Bed-wetting is a common pediatric concern affecting over five million children in the US.  Medically it is called nocturnal enuresis, which refers to nighttime involuntary urination in children over the age of six.  Most children achieve nighttime bladder control by age six years; however, about 6% of girls and 9% of boys continue to wet the bed at age 7.  Many of these children gain nighttime bladder control by age 10 but some go on to experience bed-wetting for several more years.

Children older than age 6 who have never achieved nighttime bladder control are said to have primary nocturnal enuresis.  Your health care provider should be alerted to the presence of bed-wetting to determine if there is a medical problem that needs to be addressed and assist the parent and child in choosing appropriate intervention strategies.
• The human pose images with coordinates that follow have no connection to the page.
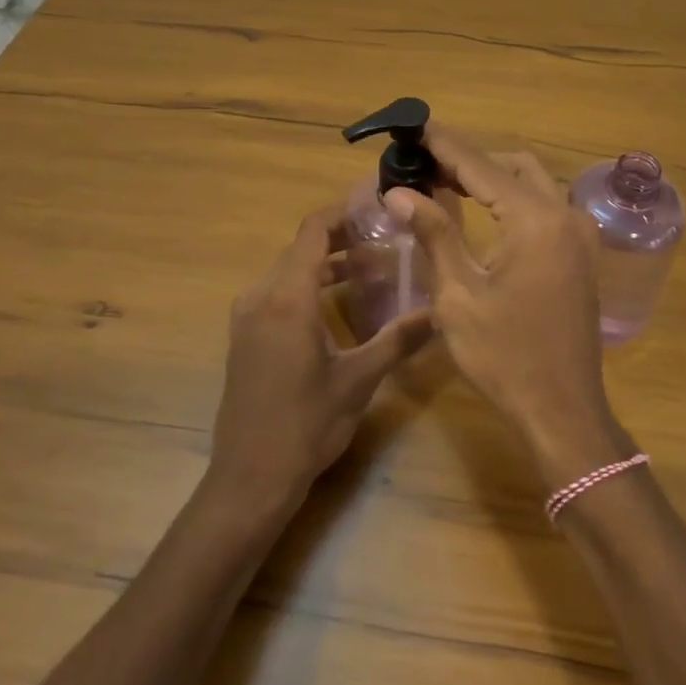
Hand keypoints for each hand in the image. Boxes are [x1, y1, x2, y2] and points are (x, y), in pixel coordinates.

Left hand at [208, 204, 430, 510]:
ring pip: (289, 270)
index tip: (376, 207)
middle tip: (384, 238)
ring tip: (369, 266)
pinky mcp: (245, 335)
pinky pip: (277, 292)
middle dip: (341, 237)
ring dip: (325, 262)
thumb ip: (398, 338)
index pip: (313, 230)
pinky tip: (337, 302)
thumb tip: (440, 311)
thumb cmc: (306, 425)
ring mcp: (247, 316)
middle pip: (301, 247)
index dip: (343, 212)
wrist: (249, 478)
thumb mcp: (359, 380)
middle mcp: (261, 296)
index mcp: (287, 297)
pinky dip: (308, 285)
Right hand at [386, 129, 632, 484]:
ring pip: (533, 182)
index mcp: (535, 220)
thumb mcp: (458, 295)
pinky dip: (513, 198)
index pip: (481, 167)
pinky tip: (483, 212)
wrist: (562, 410)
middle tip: (424, 165)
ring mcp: (580, 234)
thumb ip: (434, 234)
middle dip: (469, 160)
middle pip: (512, 165)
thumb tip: (399, 192)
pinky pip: (545, 206)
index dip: (445, 145)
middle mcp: (565, 214)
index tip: (415, 127)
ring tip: (446, 184)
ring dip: (493, 177)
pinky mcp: (582, 253)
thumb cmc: (504, 356)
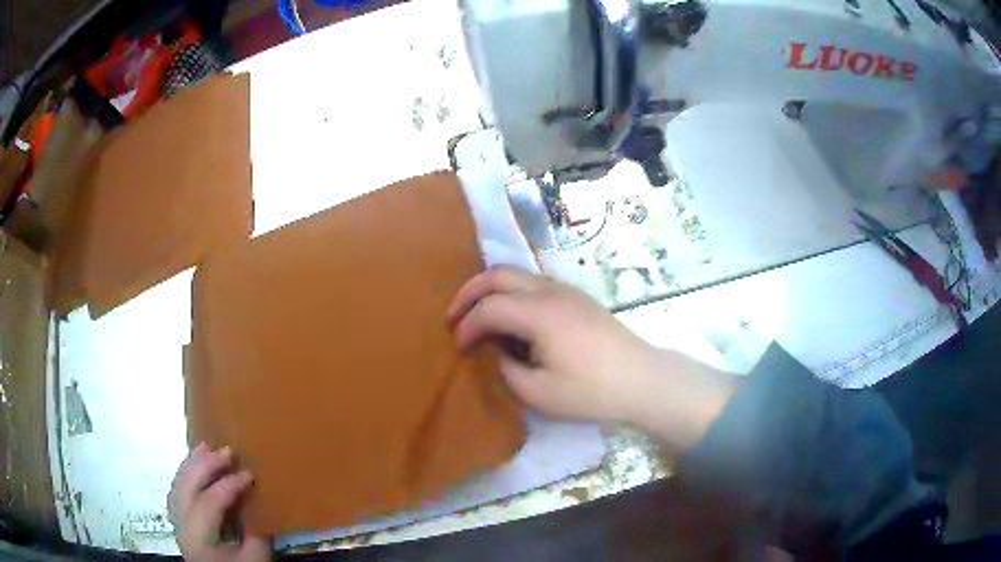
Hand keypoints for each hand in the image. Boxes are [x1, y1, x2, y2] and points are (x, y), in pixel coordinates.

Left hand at [168, 444, 270, 561]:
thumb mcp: (255, 559)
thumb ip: (255, 534)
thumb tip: (256, 505)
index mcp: (198, 536)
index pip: (210, 501)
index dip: (230, 484)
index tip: (250, 473)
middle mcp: (181, 523)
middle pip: (188, 486)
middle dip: (206, 464)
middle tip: (228, 450)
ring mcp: (176, 520)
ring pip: (179, 484)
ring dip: (193, 463)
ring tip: (207, 447)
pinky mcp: (178, 519)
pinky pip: (177, 489)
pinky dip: (185, 473)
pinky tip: (194, 464)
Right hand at [447, 266, 663, 421]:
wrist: (641, 380)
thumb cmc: (591, 390)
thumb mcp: (539, 392)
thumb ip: (507, 369)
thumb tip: (496, 353)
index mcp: (539, 313)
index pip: (489, 308)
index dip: (467, 326)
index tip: (459, 348)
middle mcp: (550, 291)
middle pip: (498, 273)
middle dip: (469, 292)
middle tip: (454, 316)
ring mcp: (566, 290)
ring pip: (517, 274)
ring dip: (491, 290)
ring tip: (478, 316)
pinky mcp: (577, 297)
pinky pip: (533, 283)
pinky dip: (512, 293)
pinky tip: (511, 319)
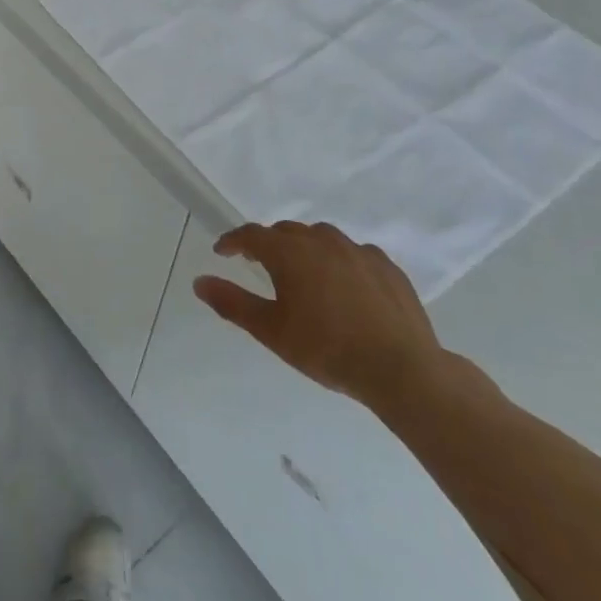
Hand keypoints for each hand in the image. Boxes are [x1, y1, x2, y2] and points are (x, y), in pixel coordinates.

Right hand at [192, 220, 443, 413]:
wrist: (402, 369)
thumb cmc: (327, 349)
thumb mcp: (271, 331)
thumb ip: (232, 302)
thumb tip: (198, 281)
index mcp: (289, 252)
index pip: (251, 234)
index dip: (233, 241)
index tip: (222, 252)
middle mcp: (321, 241)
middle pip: (286, 231)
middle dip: (268, 243)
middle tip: (259, 263)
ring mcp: (358, 251)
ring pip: (321, 237)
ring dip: (304, 247)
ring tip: (302, 271)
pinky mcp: (387, 267)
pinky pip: (354, 252)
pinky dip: (339, 260)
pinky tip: (343, 283)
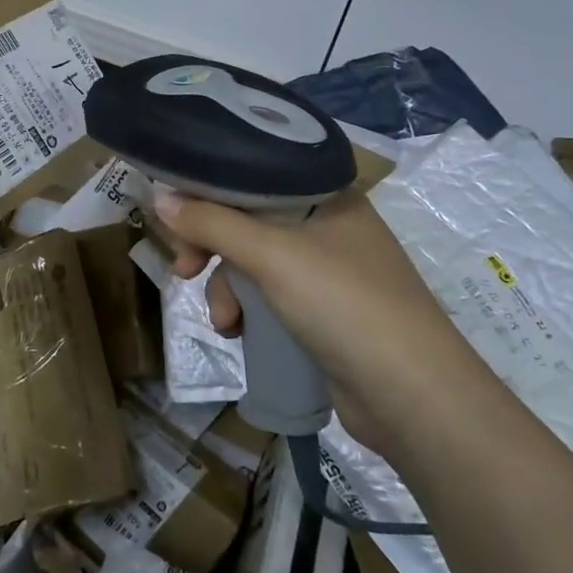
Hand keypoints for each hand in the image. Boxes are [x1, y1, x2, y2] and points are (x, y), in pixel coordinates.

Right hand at [153, 187, 491, 453]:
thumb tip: (159, 198)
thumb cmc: (343, 303)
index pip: (254, 175)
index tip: (175, 215)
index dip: (210, 191)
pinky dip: (248, 310)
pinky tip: (238, 333)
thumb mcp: (270, 255)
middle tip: (184, 269)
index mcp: (325, 196)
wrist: (413, 397)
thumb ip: (211, 222)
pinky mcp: (323, 312)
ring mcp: (327, 271)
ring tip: (225, 321)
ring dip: (227, 289)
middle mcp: (328, 226)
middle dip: (211, 248)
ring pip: (253, 262)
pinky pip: (269, 295)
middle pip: (248, 220)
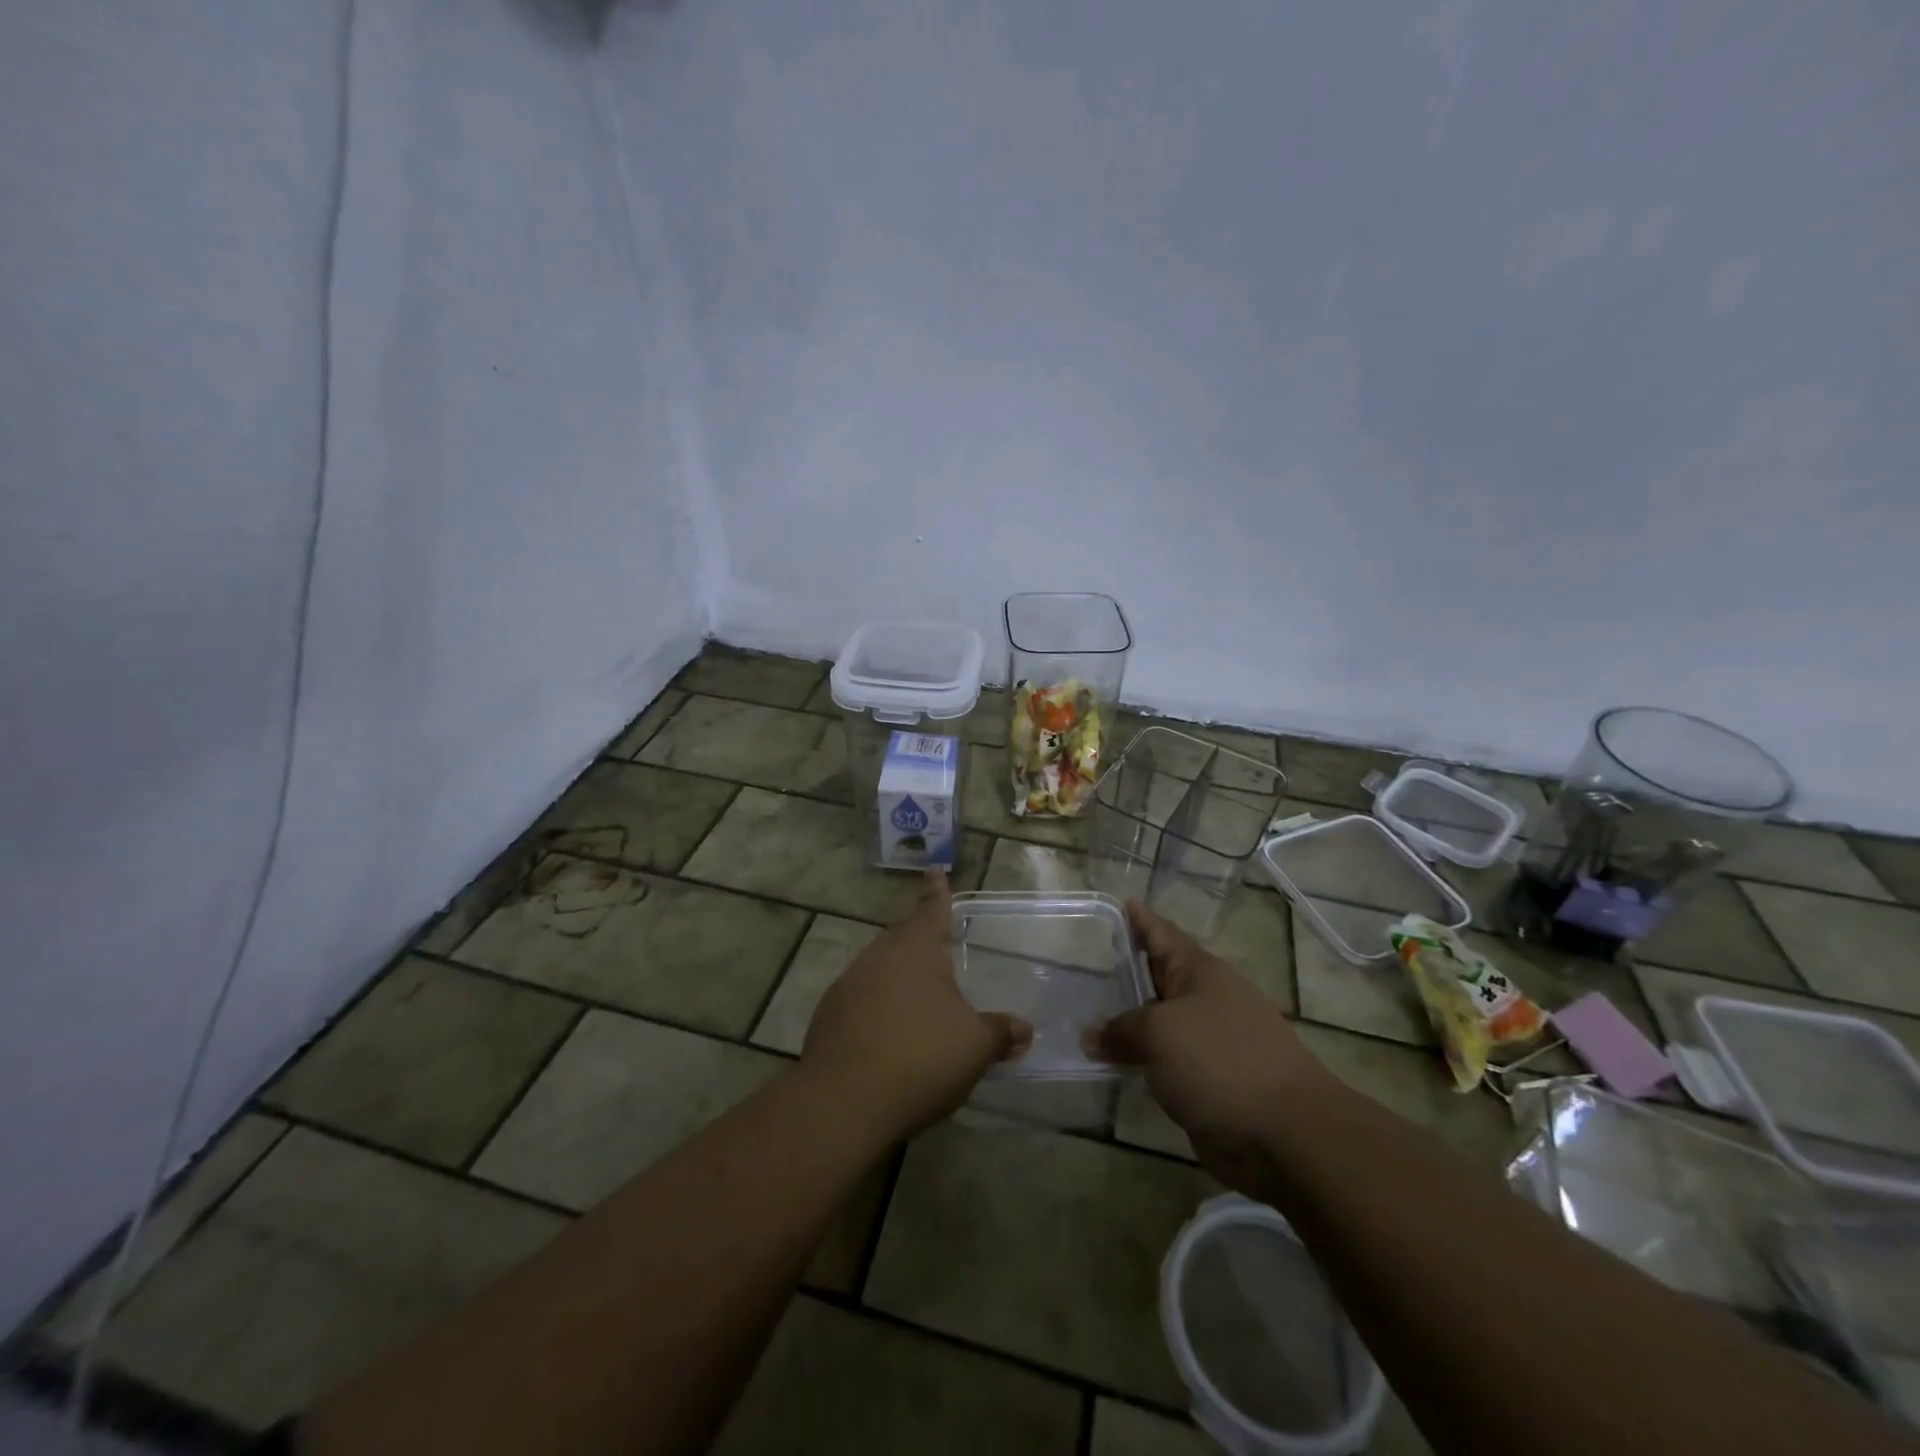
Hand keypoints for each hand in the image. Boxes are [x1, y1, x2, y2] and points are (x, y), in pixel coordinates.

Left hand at [800, 871, 1031, 1140]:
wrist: (843, 1102)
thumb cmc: (920, 1058)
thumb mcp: (974, 1047)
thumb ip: (999, 1033)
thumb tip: (1024, 1029)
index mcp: (915, 950)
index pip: (931, 910)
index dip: (937, 892)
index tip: (934, 869)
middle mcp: (879, 957)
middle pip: (901, 937)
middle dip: (917, 935)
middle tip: (932, 937)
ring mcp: (848, 985)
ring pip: (879, 967)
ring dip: (897, 973)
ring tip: (915, 989)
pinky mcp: (828, 1017)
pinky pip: (861, 998)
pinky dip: (878, 1005)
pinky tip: (888, 1030)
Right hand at [1088, 901, 1332, 1192]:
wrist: (1286, 1134)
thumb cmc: (1221, 1061)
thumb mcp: (1160, 1033)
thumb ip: (1121, 1030)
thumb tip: (1091, 1036)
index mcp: (1200, 972)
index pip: (1162, 934)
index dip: (1141, 920)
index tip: (1121, 903)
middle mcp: (1205, 1000)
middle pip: (1158, 976)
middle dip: (1127, 970)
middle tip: (1087, 960)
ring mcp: (1209, 1042)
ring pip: (1159, 1022)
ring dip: (1129, 1020)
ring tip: (1087, 1013)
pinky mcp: (1208, 1081)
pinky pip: (1163, 1061)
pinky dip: (1140, 1058)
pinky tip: (1111, 1062)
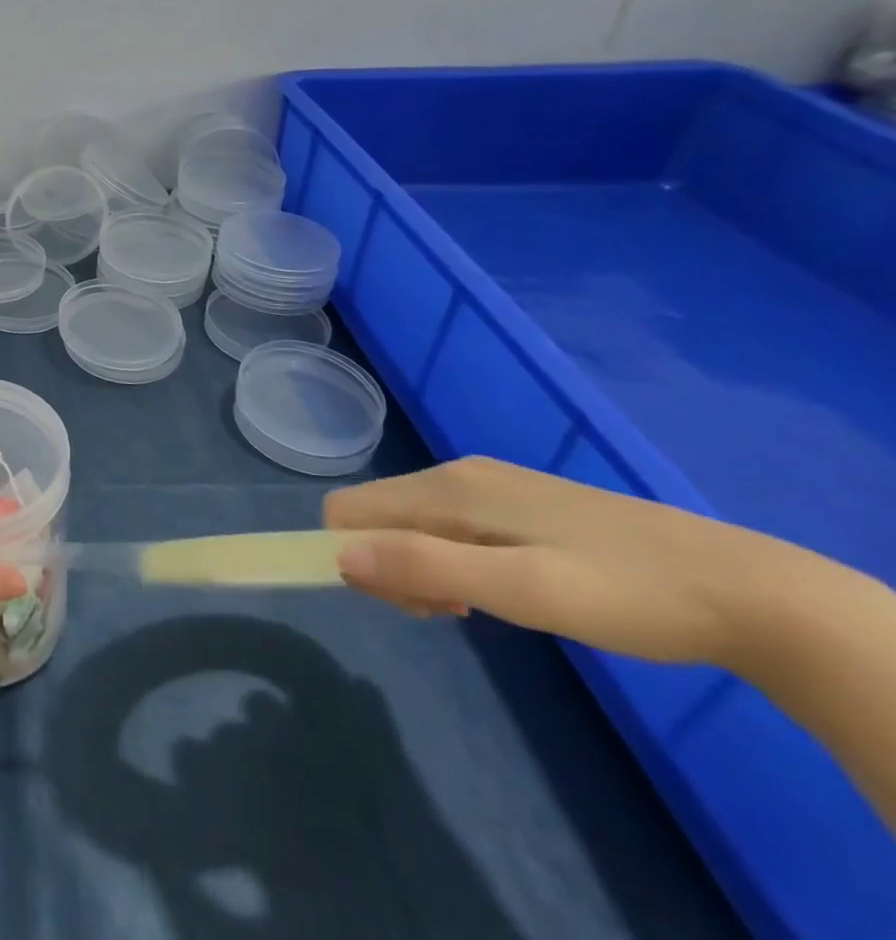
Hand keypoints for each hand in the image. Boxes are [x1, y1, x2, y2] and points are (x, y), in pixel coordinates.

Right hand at [324, 456, 768, 666]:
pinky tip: (506, 589)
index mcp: (447, 489)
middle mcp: (456, 474)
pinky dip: (454, 559)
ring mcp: (490, 484)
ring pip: (413, 522)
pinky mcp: (519, 500)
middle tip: (455, 613)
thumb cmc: (626, 593)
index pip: (350, 511)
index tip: (412, 605)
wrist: (748, 590)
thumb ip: (425, 566)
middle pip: (378, 516)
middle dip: (392, 567)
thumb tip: (339, 557)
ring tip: (483, 608)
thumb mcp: (522, 590)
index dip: (356, 559)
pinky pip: (449, 524)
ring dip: (423, 567)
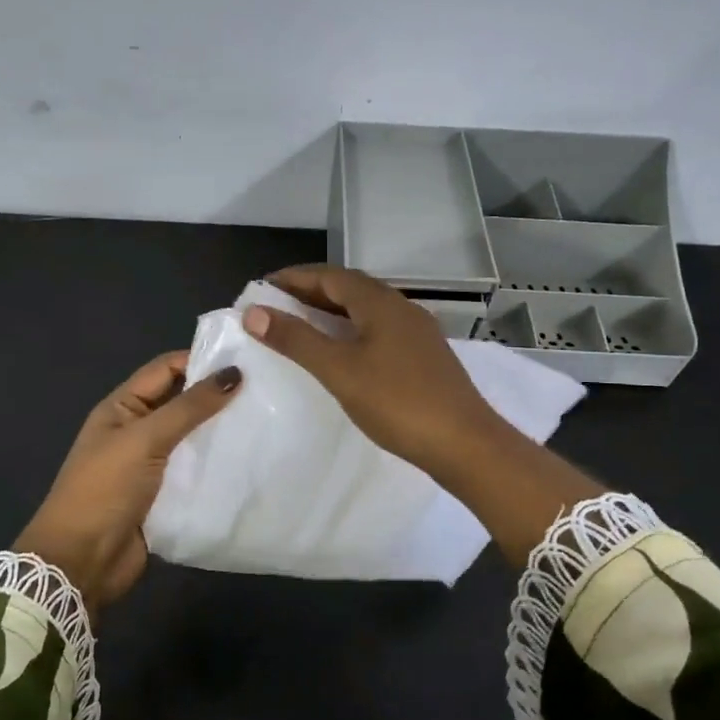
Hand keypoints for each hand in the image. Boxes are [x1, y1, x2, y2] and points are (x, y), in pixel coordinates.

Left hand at [16, 352, 240, 619]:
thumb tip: (234, 373)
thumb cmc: (105, 490)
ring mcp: (152, 465)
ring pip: (193, 439)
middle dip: (217, 397)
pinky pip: (197, 472)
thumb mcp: (144, 440)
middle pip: (182, 403)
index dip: (200, 361)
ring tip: (267, 423)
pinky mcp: (166, 495)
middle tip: (266, 392)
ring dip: (222, 433)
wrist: (82, 561)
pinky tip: (252, 461)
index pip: (165, 370)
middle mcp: (137, 431)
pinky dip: (219, 466)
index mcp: (122, 407)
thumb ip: (188, 407)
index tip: (246, 362)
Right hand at [245, 264, 505, 476]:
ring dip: (331, 312)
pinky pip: (378, 330)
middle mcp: (401, 308)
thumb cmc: (397, 402)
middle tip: (275, 306)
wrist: (465, 443)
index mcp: (380, 303)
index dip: (294, 278)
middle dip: (311, 292)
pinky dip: (351, 331)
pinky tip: (341, 353)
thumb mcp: (339, 370)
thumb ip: (296, 340)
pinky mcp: (424, 357)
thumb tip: (254, 313)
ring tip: (301, 327)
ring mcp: (417, 333)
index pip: (330, 276)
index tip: (262, 287)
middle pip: (350, 289)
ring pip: (366, 311)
Some children achieve nighttime control by age 3 to 4 but then suddenly begin wetting the bed again.  These children are said to have secondary enuresis.  There are many causes of secondary enuresis including psycho-social factors, physical factors, diabetes, child abuse, or change in sleep patterns.  Secondary enuresis should be quickly brought to the attention of the child’s health care provider.

What Causes Bed-wetting?
There are a variety of factors that cause or contribute to bed-wetting.  They include:

  • Genetics (bed-wetting tends to run in families)
  • Gender (bed-wetting is more common in boys than girls)
  • Sleep or arousal disturbances (very deep sleeper)
  • Small bladder (the child’s bladder may not be developed enough)
  • Inability to recognize the feeling of a full bladder (developmental)
  • Hormonal factors (too little of the hormone antidiuretic hormone which slows nighttime urine production)
  • Stress (first exposure to school, new baby brother, parental divorce, etc.)
  • Urinary tract infections
  • Abnormality of the spine or nervous system (infrequent)

How can your child’s nurse practitioner or physician help?
The primary care provider will ask you and your child several questions about factors that may be related to bed-wetting such as a family history of enuresis, current and past bladder control, sleep patterns, physical and social symptoms, and family situational factors.  These questions will help the provider determine if and how much more how much investigation needs to be completed.  A physical examination will help to determine if a physical abnormality is present or if there are other factors that need attention.  A urinalysis will be probably be obtained to assess for infection and diabetes.  Referral to a urologist or other specialist is infrequently needed.

When is Bed-wetting a Problem?
Parents and children may answer this question differently.  For parents, caring for wet children and wet sheets, often several days a week and in the middle of the night, can be frustrating.  Bed-wetting is not so much a problem as an inconvenience.  Children are sometimes not bothered by bed-wetting unless they feel pressure or teasing from parents, siblings, or friends.  Children often voice concerns about bed-wetting at the age when it may affect sleepovers with friends, visiting grandparents, or attendance at summer camp.  Older children know that most of their friends do not have bed-wetting problems and self-esteem can be affected. Keeping an open an honest line of communication with your child is the first and best way to protect their emotional health.  Be sensitive and be discreet.  No child should have to hear a discussion about his/her bed-wetting at a social event such as a family gathering.  If you deal with the issue in a matter of fact way, your child will likely do the same.